## Textauszug
==========
Thomas Müller, Dr. iur., Rechtsberatung
Muss ich ohne Lohn am Weiterbildungskurs teilnehmen?
Frage: Im kommenden Januar führt unser Betrieb ein neues Computersystem ein. Die ganze Belegschaft muss am Freitag und Samstag vor der Einführung an einer Schulung teilnehmen, um die neue Software kennen zu lernen. Die Kurskosten übernimmt der Arbeitgeber. Der Chef verlangt jedoch, dass wir Angestellten für den Kurs den Samstag «opfern». Die Teilnahme am Kurs soll also nicht als Arbeitszeit gelten. Dies stösst vielen Mitarbeitern sauer auf. Ist eine solche Anordnung überhaupt zulässig? In meinem Arbeitsvertrag habe ich dazu nichts gefunden.
Antwort: Die Anordnung Ihres Chefs widerspricht der Verordnung 1 zum Arbeitsgesetz, wo klar steht: «Muss sich ein Arbeitnehmer oder eine Arbeitnehmerin auf Anordnung des Arbeitgebers fortbilden, dann stellt die dafür aufgewendete Ausbildungszeit Arbeitszeit dar.» Das bedeutet, dass die Teilnehmenden des Weiterbildungskurses Überstunden leisten. Und Überstunden sind laut Gesetz durch Lohn oder Freizeit abzugelten, sofern dies im Arbeitsvertrag oder im dazugehörigen Reglement nicht ausdrücklich ausgeschlossen wird.
==========
## Aufgaben
[1] Fassen Sie im Textauszug den Absatz, der mit «Antwort: Die Anordnung Ihres Chefs» beginnt, als kurze Stichpunktliste zusammen und behalten Sie dabei die wesentlichen Aussagen bei.
[2] Greifen Sie den Textauszug über die Weiterbildung ohne Lohn auf und führen Sie ihn im Anschluss an seinen letzten Satz fort.
Die Daten stehen für sich und gehören nicht zum Textauszug.

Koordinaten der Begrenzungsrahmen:
==========
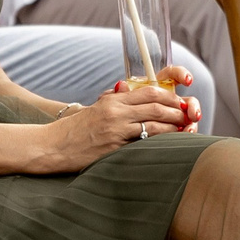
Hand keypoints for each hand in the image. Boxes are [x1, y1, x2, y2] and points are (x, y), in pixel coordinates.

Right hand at [32, 70, 195, 172]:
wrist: (50, 145)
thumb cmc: (71, 130)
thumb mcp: (93, 110)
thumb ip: (112, 101)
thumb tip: (126, 90)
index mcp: (112, 101)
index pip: (148, 92)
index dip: (169, 96)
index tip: (180, 102)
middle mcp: (115, 113)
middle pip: (156, 107)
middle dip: (176, 111)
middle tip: (189, 117)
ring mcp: (115, 131)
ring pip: (154, 125)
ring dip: (173, 128)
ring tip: (185, 131)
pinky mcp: (114, 149)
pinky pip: (143, 144)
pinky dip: (159, 144)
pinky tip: (169, 147)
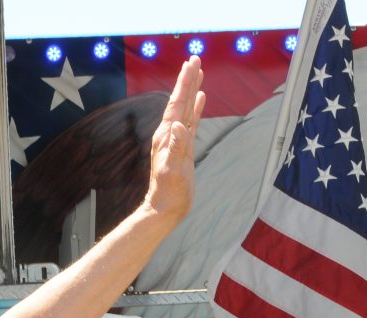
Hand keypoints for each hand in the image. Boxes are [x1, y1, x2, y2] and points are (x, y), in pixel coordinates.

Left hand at [141, 55, 205, 224]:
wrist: (165, 208)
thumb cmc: (169, 192)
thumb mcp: (172, 170)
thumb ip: (176, 148)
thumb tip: (178, 126)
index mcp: (166, 135)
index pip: (177, 103)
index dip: (184, 83)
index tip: (191, 64)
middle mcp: (169, 134)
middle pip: (181, 101)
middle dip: (188, 80)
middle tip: (195, 59)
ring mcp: (176, 140)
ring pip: (187, 108)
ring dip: (192, 90)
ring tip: (198, 73)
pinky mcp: (183, 148)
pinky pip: (191, 122)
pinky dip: (196, 109)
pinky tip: (201, 100)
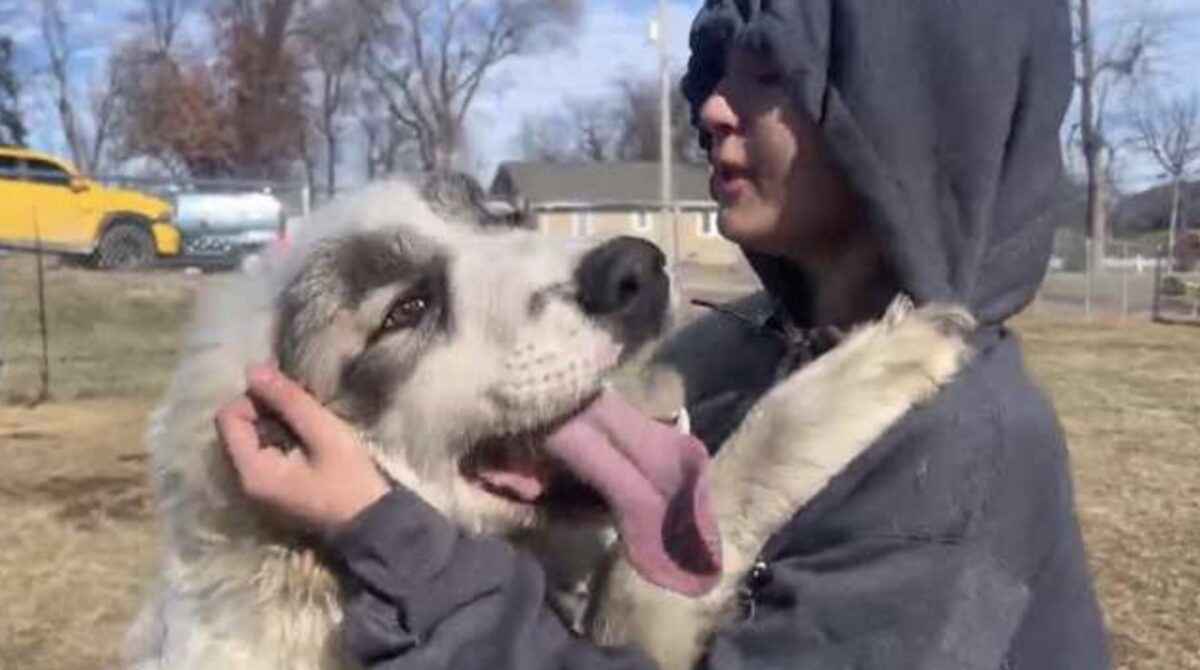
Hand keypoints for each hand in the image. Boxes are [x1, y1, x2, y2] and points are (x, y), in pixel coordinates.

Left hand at [216, 364, 390, 530]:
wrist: (373, 526)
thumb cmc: (350, 480)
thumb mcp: (324, 434)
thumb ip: (288, 401)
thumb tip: (253, 370)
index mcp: (252, 471)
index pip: (227, 418)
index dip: (253, 399)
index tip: (288, 398)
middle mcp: (244, 483)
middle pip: (234, 429)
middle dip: (262, 410)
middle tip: (300, 409)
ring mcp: (256, 491)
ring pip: (248, 441)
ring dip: (271, 425)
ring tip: (305, 425)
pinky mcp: (271, 493)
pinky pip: (261, 456)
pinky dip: (277, 442)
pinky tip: (305, 443)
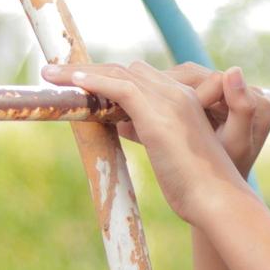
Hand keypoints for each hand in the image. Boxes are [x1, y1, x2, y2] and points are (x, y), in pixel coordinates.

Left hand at [40, 59, 258, 225]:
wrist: (218, 199)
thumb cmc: (199, 186)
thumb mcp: (170, 152)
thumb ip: (150, 133)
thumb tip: (122, 126)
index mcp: (184, 100)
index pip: (139, 77)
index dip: (108, 76)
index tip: (80, 81)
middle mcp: (176, 94)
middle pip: (125, 69)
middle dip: (90, 69)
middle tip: (57, 75)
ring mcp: (168, 102)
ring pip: (118, 74)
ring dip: (80, 71)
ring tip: (50, 75)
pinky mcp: (157, 115)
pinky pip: (120, 88)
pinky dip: (94, 82)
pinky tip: (73, 83)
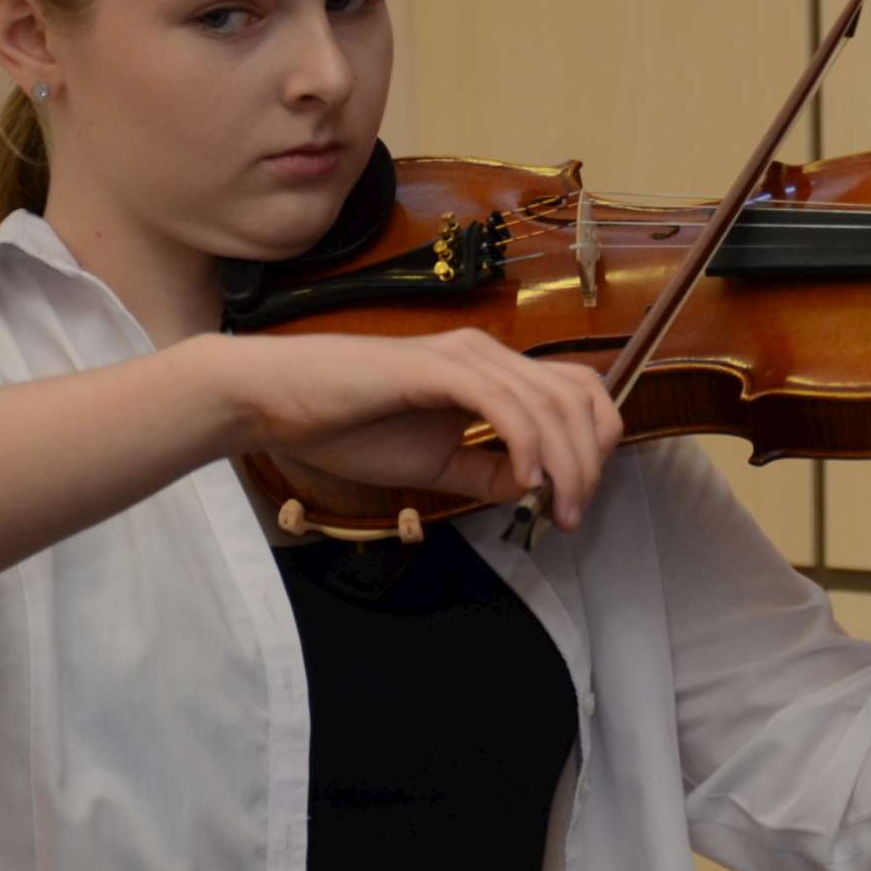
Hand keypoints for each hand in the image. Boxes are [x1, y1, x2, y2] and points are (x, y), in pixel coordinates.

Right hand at [225, 329, 623, 529]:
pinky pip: (502, 404)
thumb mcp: (436, 463)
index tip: (573, 500)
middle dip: (588, 463)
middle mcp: (486, 355)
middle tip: (568, 515)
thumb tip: (534, 490)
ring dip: (564, 463)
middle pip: (576, 398)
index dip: (593, 443)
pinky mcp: (435, 369)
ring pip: (548, 403)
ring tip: (552, 508)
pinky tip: (524, 481)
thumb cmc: (347, 426)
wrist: (276, 402)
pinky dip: (526, 444)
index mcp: (491, 372)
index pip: (575, 392)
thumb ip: (486, 473)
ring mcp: (463, 357)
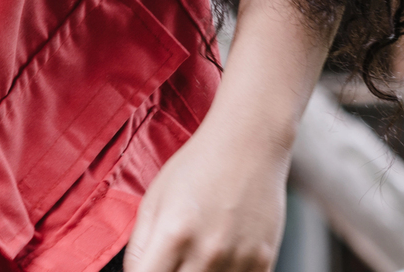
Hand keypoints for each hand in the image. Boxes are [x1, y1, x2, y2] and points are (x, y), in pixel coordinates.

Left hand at [124, 112, 288, 271]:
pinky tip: (220, 259)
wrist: (248, 144)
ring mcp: (239, 260)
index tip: (149, 268)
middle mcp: (208, 252)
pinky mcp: (264, 262)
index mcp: (174, 234)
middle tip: (172, 257)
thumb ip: (139, 245)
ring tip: (195, 254)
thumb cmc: (197, 166)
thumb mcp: (153, 200)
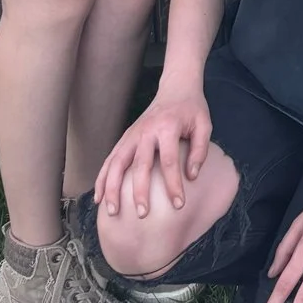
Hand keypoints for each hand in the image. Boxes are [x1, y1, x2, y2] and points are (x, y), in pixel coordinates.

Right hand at [95, 88, 212, 216]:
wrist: (176, 87)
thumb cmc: (191, 109)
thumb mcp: (204, 124)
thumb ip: (200, 149)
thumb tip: (191, 176)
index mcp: (167, 127)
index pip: (169, 161)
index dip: (174, 184)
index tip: (179, 204)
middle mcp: (146, 131)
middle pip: (140, 164)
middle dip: (140, 191)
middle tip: (143, 214)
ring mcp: (132, 134)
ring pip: (117, 163)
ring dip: (112, 188)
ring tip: (113, 212)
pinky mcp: (124, 137)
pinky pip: (110, 159)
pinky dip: (102, 178)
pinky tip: (99, 197)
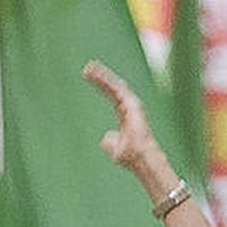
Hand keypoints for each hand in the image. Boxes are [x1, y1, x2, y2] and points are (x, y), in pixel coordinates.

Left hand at [83, 59, 171, 191]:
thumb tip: (106, 137)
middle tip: (87, 67)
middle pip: (112, 87)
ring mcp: (132, 104)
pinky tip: (97, 74)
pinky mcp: (133, 104)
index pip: (111, 95)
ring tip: (88, 67)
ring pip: (114, 85)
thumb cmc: (129, 156)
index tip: (89, 77)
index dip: (101, 85)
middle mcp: (129, 106)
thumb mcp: (113, 147)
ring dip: (101, 76)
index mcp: (125, 114)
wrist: (139, 158)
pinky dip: (107, 81)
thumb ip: (109, 141)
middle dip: (100, 77)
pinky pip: (117, 89)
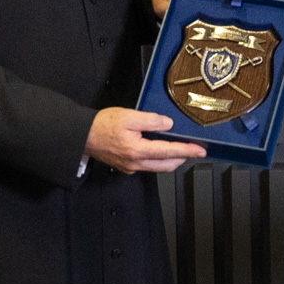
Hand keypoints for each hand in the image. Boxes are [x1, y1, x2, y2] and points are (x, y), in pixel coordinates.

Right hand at [85, 107, 205, 173]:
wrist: (82, 136)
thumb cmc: (102, 125)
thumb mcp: (129, 116)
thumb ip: (151, 120)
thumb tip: (167, 125)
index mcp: (138, 150)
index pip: (169, 152)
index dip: (187, 151)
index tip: (200, 151)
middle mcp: (135, 163)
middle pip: (166, 165)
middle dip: (183, 158)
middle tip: (194, 150)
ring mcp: (130, 167)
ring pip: (157, 167)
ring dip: (171, 159)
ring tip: (181, 149)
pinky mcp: (126, 166)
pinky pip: (147, 165)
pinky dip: (159, 159)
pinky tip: (161, 150)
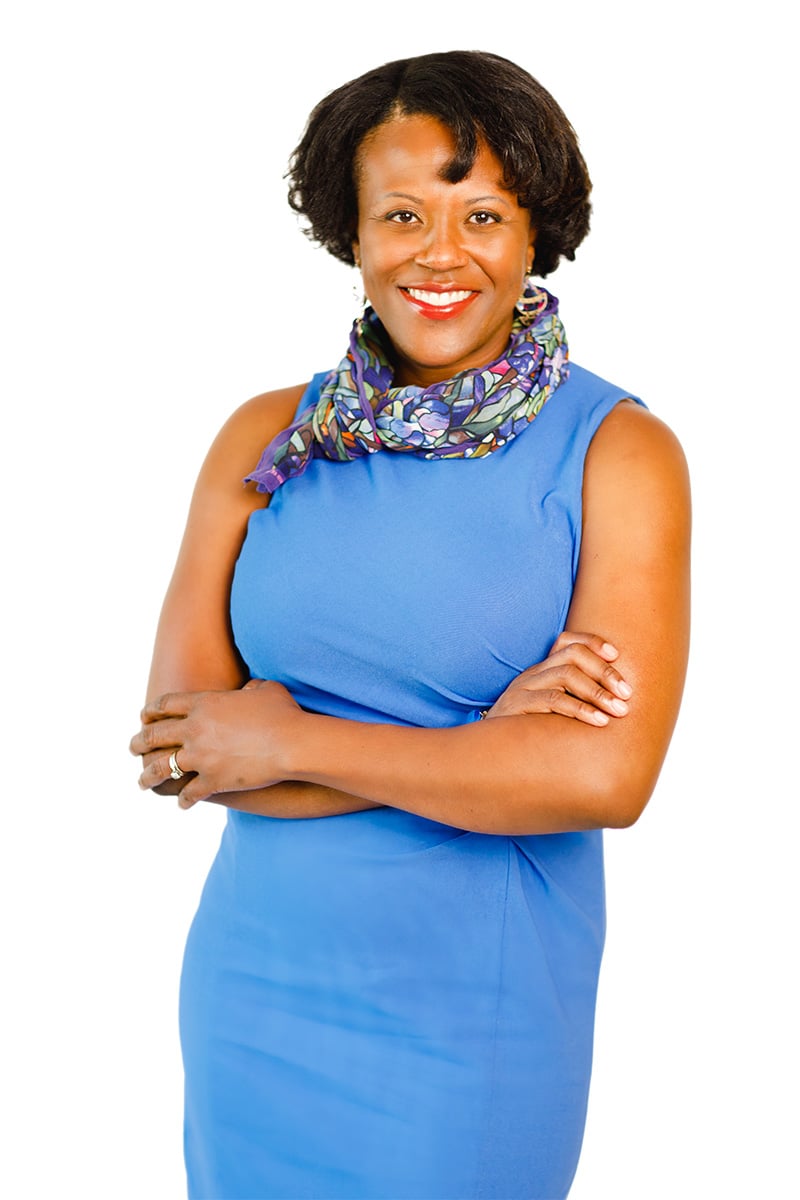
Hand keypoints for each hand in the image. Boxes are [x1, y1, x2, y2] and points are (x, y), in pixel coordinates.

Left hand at [129, 679, 301, 805]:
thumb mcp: (266, 690)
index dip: (151, 711)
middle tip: (133, 748)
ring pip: (162, 767)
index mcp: (203, 703)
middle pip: (154, 735)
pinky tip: (181, 804)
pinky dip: (183, 800)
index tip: (144, 717)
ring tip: (142, 781)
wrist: (292, 744)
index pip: (165, 704)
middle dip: (139, 742)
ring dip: (148, 776)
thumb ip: (252, 687)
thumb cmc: (283, 713)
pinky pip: (189, 793)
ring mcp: (200, 757)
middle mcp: (195, 729)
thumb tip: (249, 689)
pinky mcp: (212, 781)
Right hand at [483, 631, 631, 725]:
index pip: (567, 641)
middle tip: (628, 694)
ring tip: (619, 710)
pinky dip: (580, 709)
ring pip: (565, 674)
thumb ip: (573, 703)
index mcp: (541, 671)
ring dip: (598, 692)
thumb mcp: (549, 713)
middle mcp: (532, 674)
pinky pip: (553, 700)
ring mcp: (523, 688)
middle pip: (572, 655)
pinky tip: (599, 721)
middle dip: (605, 672)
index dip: (593, 642)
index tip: (617, 655)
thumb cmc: (526, 734)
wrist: (484, 752)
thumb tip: (616, 705)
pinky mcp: (517, 706)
==========
## Erwartete Lösungen
[1]
- Die Anordnung des Chefs widerspricht der Verordnung 1 zum Arbeitsgesetz.
- Danach gilt die Zeit für eine vom Arbeitgeber angeordnete Fortbildung als Arbeitszeit.
- Die Teilnehmenden des Weiterbildungskurses leisten somit Überstunden.
- Überstunden sind laut Gesetz durch Lohn oder Freizeit abzugelten, sofern Arbeitsvertrag oder dazugehöriges Reglement dies nicht ausdrücklich ausschliessen.

[2]
Da Ihr Arbeitsvertrag zum Thema Überstunden keine Regelung enthält, muss Ihnen der Betrieb für den Kurs-Samstag den üblichen Lohn zahlen. Nicht nur das: Sie und Ihre Arbeitskolleginnen und -kollegen haben sogar Anspruch auf einen Zuschlag von 25 Prozent. So will es das Obligationenrecht. Als Alternative sieht das Gesetz aber auch die Möglichkeit vor, dass sich beide Seiten auf eine Kompensation durch Freizeit einigen. Dann könnten Sie als Ausgleich für den Samstag an einem anderen Tag frei nehmen. Wie gesagt, müssten damit aber beide Vertragsparteien einverstanden sein. Sonst bleibt nur die erwähnte Variante mit der finanziellen Abgeltung.
Thomas Müller, Dr. iur.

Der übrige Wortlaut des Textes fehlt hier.